The Brief
Create a design system to reflect The Olympics' new brand strategy.
Olympics have recently developed their brand strategy to be human centric, but their digital experience does not communicate their new brand values. We were asked to bring their new brand to life with a new design system and website to reflect this.
The new branding had been designed for print and their digital experience was not taken into account, leaving the website feeling static, clinical, sterile and formal.
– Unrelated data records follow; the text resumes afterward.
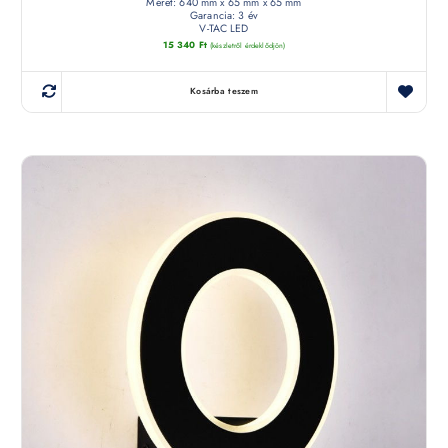
Méret: 640 mm x 65 mm x 65 mm
Garancia: 3 év
V-TAC LED
15 340
Ft
(készletről érdeklődjön)
Kosárba teszem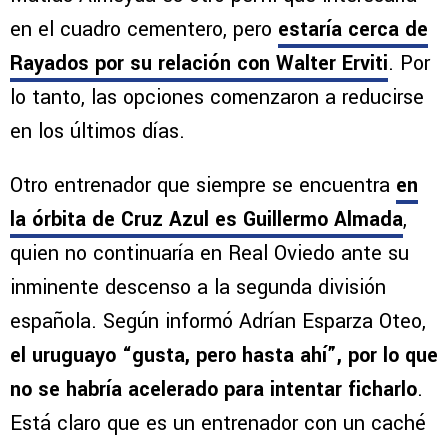
en el cuadro cementero, pero
estaría cerca de
Rayados por su relación con Walter Erviti
. Por
lo tanto, las opciones comenzaron a reducirse
en los últimos días.
Otro entrenador que siempre se encuentra
en
la órbita de Cruz Azul es Guillermo Almada
,
quien no continuaría en Real Oviedo ante su
inminente descenso a la segunda división
española. Según informó Adrían Esparza Oteo,
el uruguayo “gusta, pero hasta ahí”, por lo que
no se habría acelerado para intentar ficharlo
.
Está claro que es un entrenador con un caché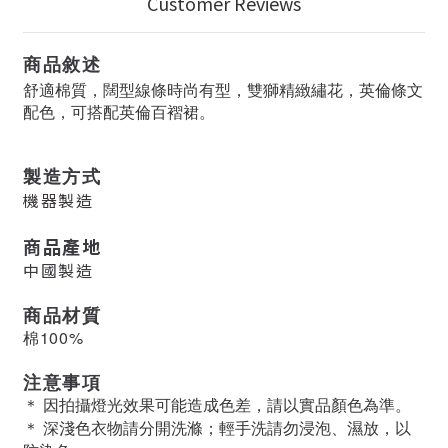
Customer Reviews
商品敘述
舒適棉質，闊型線條時尚有型，雙獅精緻繡花，英倫條文
配色，可搭配英倫百褶裙。
製造方式
機器製造
商品產地
中國製造
商品材質
棉100%
注意事項
＊ 因拍攝燈光效果可能造成色差，請以實品顏色為準。
＊ 深淺色衣物請分開洗滌；輕手洗請勿浸泡、濕放，以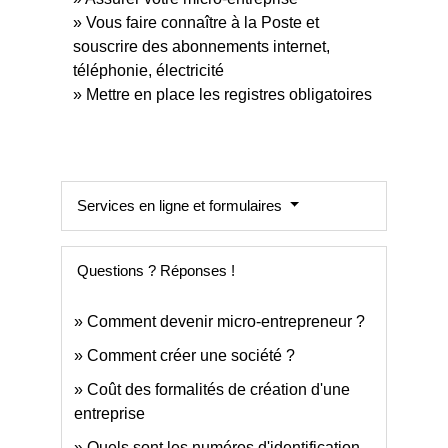
Vous faire connaître à la Poste et
souscrire des abonnements internet,
téléphonie, électricité
Mettre en place les registres obligatoires
Services en ligne et formulaires
Questions ? Réponses !
Comment devenir micro-entrepreneur ?
Comment créer une société ?
Coût des formalités de création d'une
entreprise
Quels sont les numéros d'identification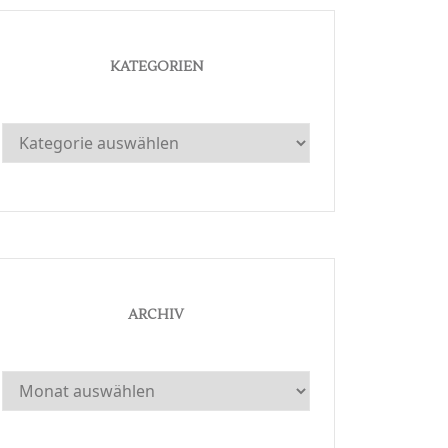
KATEGORIEN
Kategorien
ARCHIV
Archiv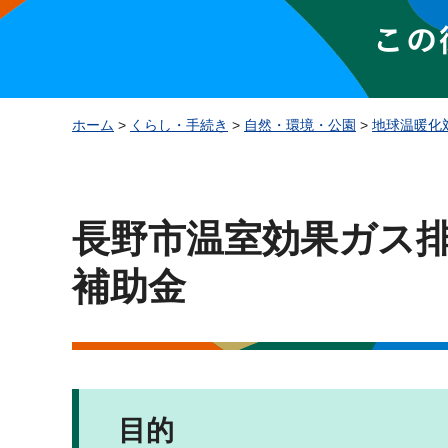
ホーム
>
くらし・手続き
>
自然・環境・公園
>
地球温暖化
長野市温室効果ガス
補助金
目的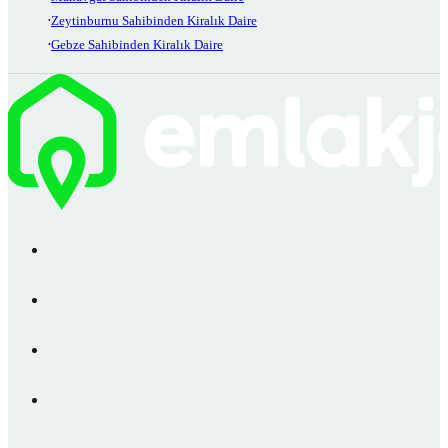
Zeytinburnu Sahibinden Kiralık Daire
Gebze Sahibinden Kiralık Daire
The aim is to improve engagement within the olympics between games ‘flame to flame’, make their site more modern and youthful, targeting ‘convenient conversationalists and encouraging users to act on their interests.
Key Stakeholders:
Mariya Kutmanova – Senior Manager, Brand Strategy
Jenny Deiana – Product Strategy
Sagi Chaitas – Senior UX Manager
Raluca Dan – Brand Manager
Mark Carubia – Head of Product
This Place Team:
Elliott Holman – Design Director
Jess Sarsfielf-Desai – Project Manager
Sophie Kakoulli – Product Designer
Marina Mylonadis – Junior Product Designer
Phase 1
Discovery Phase
For the first four weeks of the project, we conducted the discovery phase which consisted of 3 parts.
UX Audit
We conducted a UX audit of their entire site and mobile app and identified a range of opportunities where their brand strategy can be brought out into the design.
Cross Sector Benchmarking
We conducted a cross sector benchmarking of direct and indirect competitors, pointing out features and elements that are relevant to their strategic ambition.
Interviews
We interviewed 9 internal key stakeholders across the IOC, OCS and CSD.
UX Audit
We identified several areas where the website was lacking their new brand strategy and identified opportunities for each one before going into more detail about the UX and UI, e.g people centricity. Athlete pages are too formal and impersonal and they can go further in humanising athletes and sports.
Then went into the experience audit. Uncovered a broad range of UX and UI issues:
– Navigation and architecture e.g missing headers
– Editorial e.g long titles
– Layout
– Inconsistencies
Cross Sector Compare & Contrast
We looked at both near field examples such as London Marathon, Red Bull, F1, and far field examples such as the BBC design system, IBM and a Chanel campaign. There was not a single example that does things perfectly but we focused on elements that are relevant to the Olympics and its strategic ambition.
Interviews
The objective of the interviews was to unpack the current digital experience on web and app to identify what’s working well and what needs to evolve. We asked questions around the current digital experience, the design system process and drew out aspirations and ambitions.
Experience & Design
"I don't know if they get what they expect but they certainly don't get what they want"
Design Process
"We need to review the whole process, it's a pain point for everyone"
Strengths & Opportunities
"The unique history, brand and ethos of the Olympics needs to shine through design"
Ambition & Success
"I just want to feel like it's alive, a living thing that evolves every second..."
Outcome of Discovery Phase
The outcome of the discovery phase, auditing and interviews was that we also uncovered needs of the Olympics on areas outside our scope of this project, such as the information Architecture that would need to be tackled at some point, and used this as a basis for pitching to them for new projects.
Phase 2
Define Phase
In this phase, we explored the Olympic digital experience vision and principles. The principles were made to be used as pillars we could refer to while we are designing and we laid out the design implications.
Relevant
“Be relevant to me, my journey, and what interests me, be authentic and human, be my friend.”
Accessible
“Be accessible to me and everyone, be universal and inclusive, open, easy to find and easy to consume.”
Inspirational
“Inspire me to live Olympic, share the stories of others, connect me with those on the same journey.”
Participatory
“Be part of a conversation with me, be an active participant instead of a passive publisher.”
Immersive
“Immerse me in the Olympics, help me to connect me with the joy, the pain and everything in between.”